Re: SOAP Message Canonicalization

On Friday, Jan 10, 2003, at 11:12 US/Eastern, Joseph Reagle wrote:

> On Friday 10 January 2003 10:55, Marc Hadley wrote:
>>> <Reference
>>>  URI="http://example.com/foo.html">
>>>   <Transforms>
>>>     <Transform Algorithm="http://www.w3.org/2002/11/sm-c14n"/>
>>>     <Transform Algorithm="http://www.w3.org/2001/10/xml-exc-c14n#"/>
>>>   </Transforms>
>>
>> Would there be any value in specifying both a distinct transform and a
>> canonicalization algorithm ?
>
> This is what I did above... Oh, there's probably a terminology issue
> involved? A canonicalization algorithm *is* a transform.
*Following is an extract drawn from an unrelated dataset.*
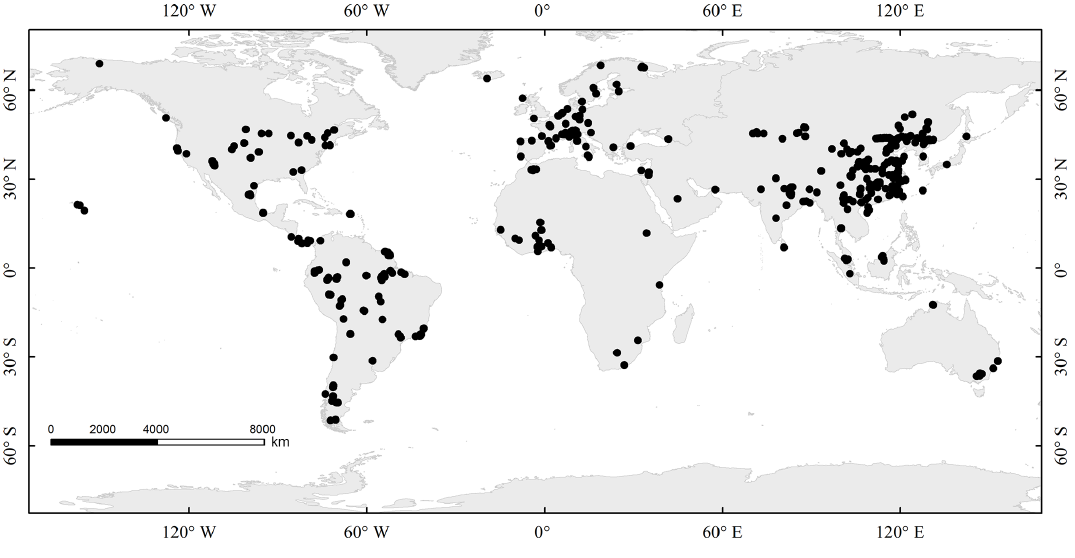
Figure 1. Geographic distribution of sample sites used in this synthesis. Table 1. Plant carbon content (%) in four organs across different life forms. n is the sample size, and SD is the abbreviation of standard deviation. Samples for stem include the samples from shoot, stem, twig, and branch. “–” indicates no data. Reproductive organ Root Leaf Stem Life form n Mean ±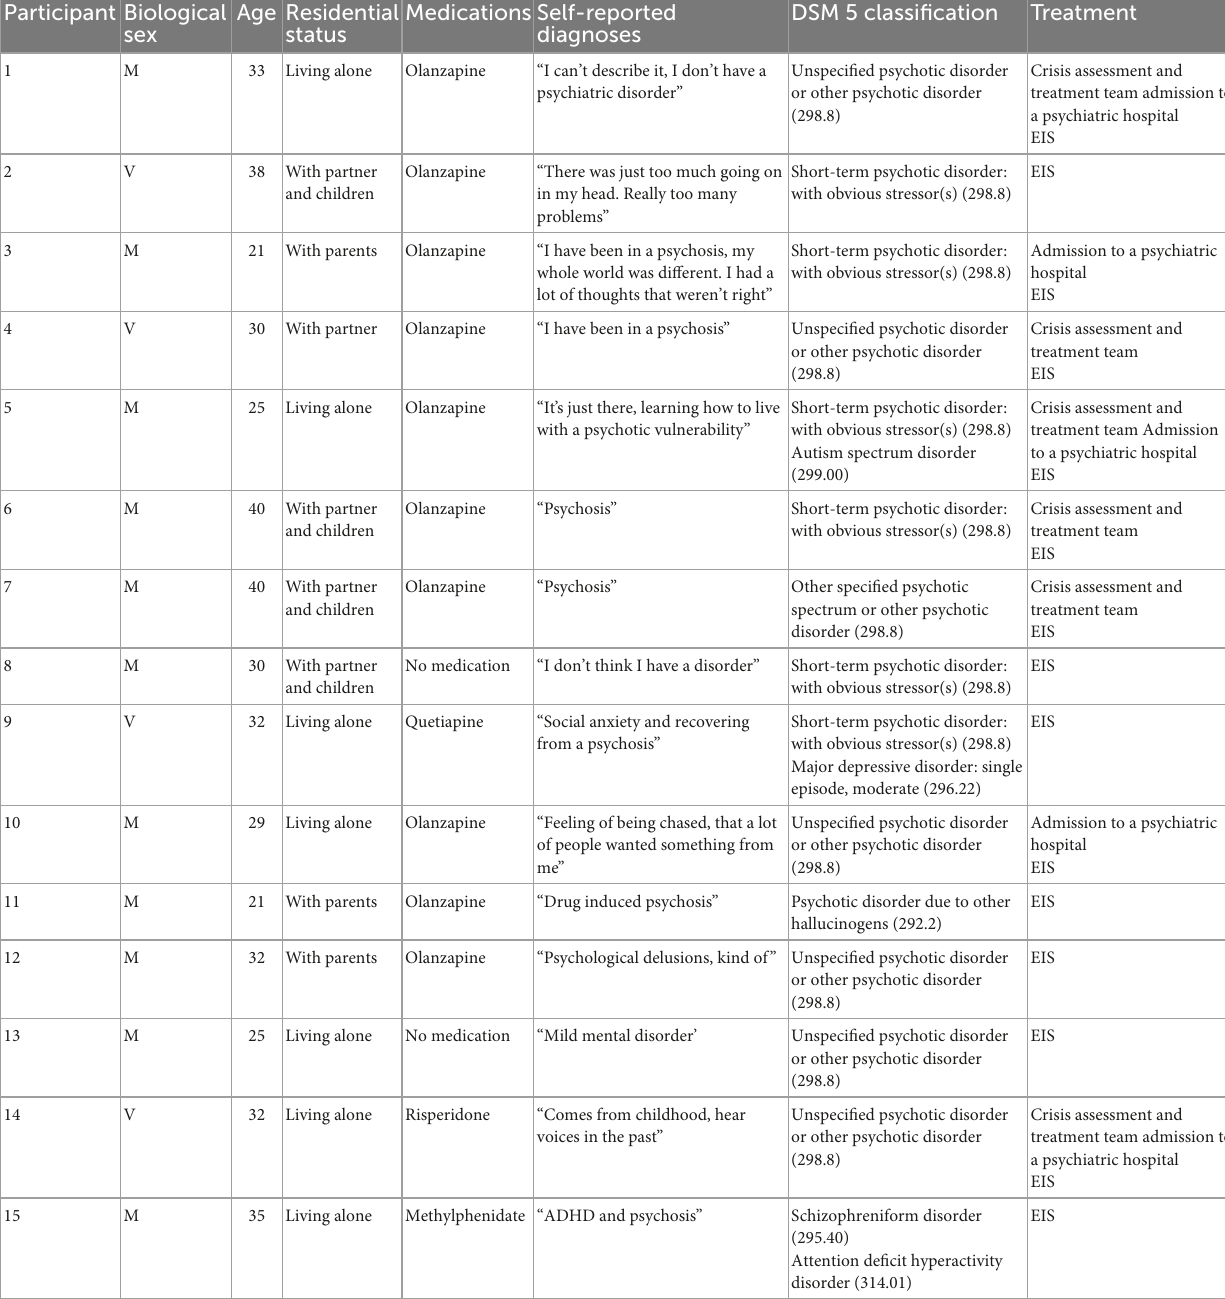
TABLE 1 Participant demographics, medications, self-reported diagnoses and DSM 5 classification ( N = 15). Participant Biological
It's a 
> transform
> that's understood to create a canonical form without incidental 
> variances
> (under some applications definition of "incidental"); these particular
> types of transforms can be applied against SignedInfo as well -- while
> generic multi-step transform processes can't. So with this said, what
> exactly did you mean?
>
Sorry for the confusion, I meant specify a transform and assign it a 
URI. Then assign another URI to the combination of the transform 
specified and exclusive canonicalization as a 'new' canonicalization 
algorithm.

>>> 3. Just curious, but how much of a demand was for these application
>>> variances, particularly "0" and "false." (Would seem easier just to
>>> choose
>>> one from the outset...?)
>>
>> IIRC, the working group wanted to use the standard simple schema types
>> where possible. Even if this were fixed we would still have to
>> normalize 'defaulted' attribute values, processing instructions and
>> whitespace.
>
> But, if I understand correctly, you don't want to require schema 
> validation?
> (Otherwise, SchemaCentic c14n might be worth consideration?
>   http://www.uddi.org/pubs/SchemaCentricCanonicalization-20020710.htm
> )
>
True, there is some slight schizophrenia there ;-).

Marc.

--
Marc Hadley <marc.hadley@sun.com>
Web Technologies and Standards, Sun Microsystems.